Exercise requirements: Rewrite the stretch of the derivation excerpt from "if we substitute" through "γ\; sin(kx-ωt)] \)", replacing "substitute" with "insert".

Source excerpt:
※
If we differentiate the above function twice with respect to t, we get

\( \cfrac{∂ψ(x,t)}{∂t} = ω\; sin(kx-ωt) - ω\; γ\; cos(kx-ωt) \)

if we substitute these values into the equation (8), we get :

\( -αk^2 \; cos(kx-ωt) - αk^2 γ \; sin(kx-ωt) + V_{0} cos(kx-ωt) + + V_{0} γ sin(kx-ωt) = β ω \; sin(kx-ωt) - βωγ\; cos(kx-ωt) \)

If we rearrange this equation , we get :

\( -αk^2 [ cos(kx-ωt) + γ \; sin(kx-ωt) ] + V_{0} [cos(kx-ωt) + γ sin(kx-ωt)] = \cfrac{β ω}{γ} [ -γ^2 cos(kx-ωt) + γ\; sin(kx-ωt)] \)

if we take \( γ = +i \) where \( i \) is the imaginary number \( i = \sqrt{-1} \) and \( γ^2 = -1 \)

\( -αk^2 \enclose{updiagonalstrike}{[ cos(kx-ωt) + γ \; sin(kx-ωt) ]} + V_{0} \enclose{updiagonalstrike}{[cos(kx-ωt) + γ sin(kx-ωt)]} = \cfrac{β ω}{γ} \enclose{updiagonalstrike}{[ -γ^2 cos(kx-ωt) + γ\; sin(kx-ωt)]} \)

So we get :

\( -αk^2 + V_{0} = \cfrac{β ω}{γ} \) , compare it with equation (5) : \( \cfrac{ħ^2 k^2} {2m} + V_{0} = ħω \)
※
Data rows:

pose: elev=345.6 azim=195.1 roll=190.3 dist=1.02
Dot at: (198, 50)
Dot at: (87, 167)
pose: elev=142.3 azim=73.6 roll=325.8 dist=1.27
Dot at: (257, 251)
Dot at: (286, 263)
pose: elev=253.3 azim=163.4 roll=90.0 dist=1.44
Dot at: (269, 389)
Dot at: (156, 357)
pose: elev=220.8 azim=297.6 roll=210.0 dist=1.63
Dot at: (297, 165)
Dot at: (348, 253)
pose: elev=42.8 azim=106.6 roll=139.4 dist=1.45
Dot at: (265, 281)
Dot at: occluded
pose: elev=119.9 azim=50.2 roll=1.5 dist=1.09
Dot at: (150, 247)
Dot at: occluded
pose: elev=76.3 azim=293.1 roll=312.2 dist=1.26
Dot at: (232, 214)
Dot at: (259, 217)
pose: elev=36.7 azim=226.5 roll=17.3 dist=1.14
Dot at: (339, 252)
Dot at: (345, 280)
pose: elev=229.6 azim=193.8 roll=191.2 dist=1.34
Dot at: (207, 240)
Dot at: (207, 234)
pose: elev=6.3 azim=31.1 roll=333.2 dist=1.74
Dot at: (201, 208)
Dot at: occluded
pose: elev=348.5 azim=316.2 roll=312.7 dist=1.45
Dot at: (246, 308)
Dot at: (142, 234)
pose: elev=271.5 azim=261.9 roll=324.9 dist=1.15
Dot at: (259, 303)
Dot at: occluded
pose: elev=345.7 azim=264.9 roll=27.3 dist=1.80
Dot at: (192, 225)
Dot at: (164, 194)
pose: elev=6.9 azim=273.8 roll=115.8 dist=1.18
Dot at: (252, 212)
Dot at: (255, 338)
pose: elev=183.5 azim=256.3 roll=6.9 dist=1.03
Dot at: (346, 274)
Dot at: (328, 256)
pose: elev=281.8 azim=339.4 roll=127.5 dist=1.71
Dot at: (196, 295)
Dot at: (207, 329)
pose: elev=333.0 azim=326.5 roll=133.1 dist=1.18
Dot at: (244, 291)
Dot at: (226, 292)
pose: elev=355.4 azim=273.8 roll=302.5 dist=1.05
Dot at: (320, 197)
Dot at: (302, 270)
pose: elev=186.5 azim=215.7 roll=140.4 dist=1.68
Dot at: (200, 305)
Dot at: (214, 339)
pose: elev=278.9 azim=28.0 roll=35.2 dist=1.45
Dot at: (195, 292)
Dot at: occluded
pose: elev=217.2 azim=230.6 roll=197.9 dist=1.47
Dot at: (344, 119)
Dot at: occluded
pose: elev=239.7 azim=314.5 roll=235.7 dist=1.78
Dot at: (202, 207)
※
The reply:
if we insert these values into the equation (8), we get :

\( -αk^2 \; cos(kx-ωt) - αk^2 γ \; sin(kx-ωt) + V_{0} cos(kx-ωt) + + V_{0} γ sin(kx-ωt) = β ω \; sin(kx-ωt) - βωγ\; cos(kx-ωt) \)

If we rearrange this equation , we get :

\( -αk^2 [ cos(kx-ωt) + γ \; sin(kx-ωt) ] + V_{0} [cos(kx-ωt) + γ sin(kx-ωt)] = \cfrac{β ω}{γ} [ -γ^2 cos(kx-ωt) + γ\; sin(kx-ωt)] \)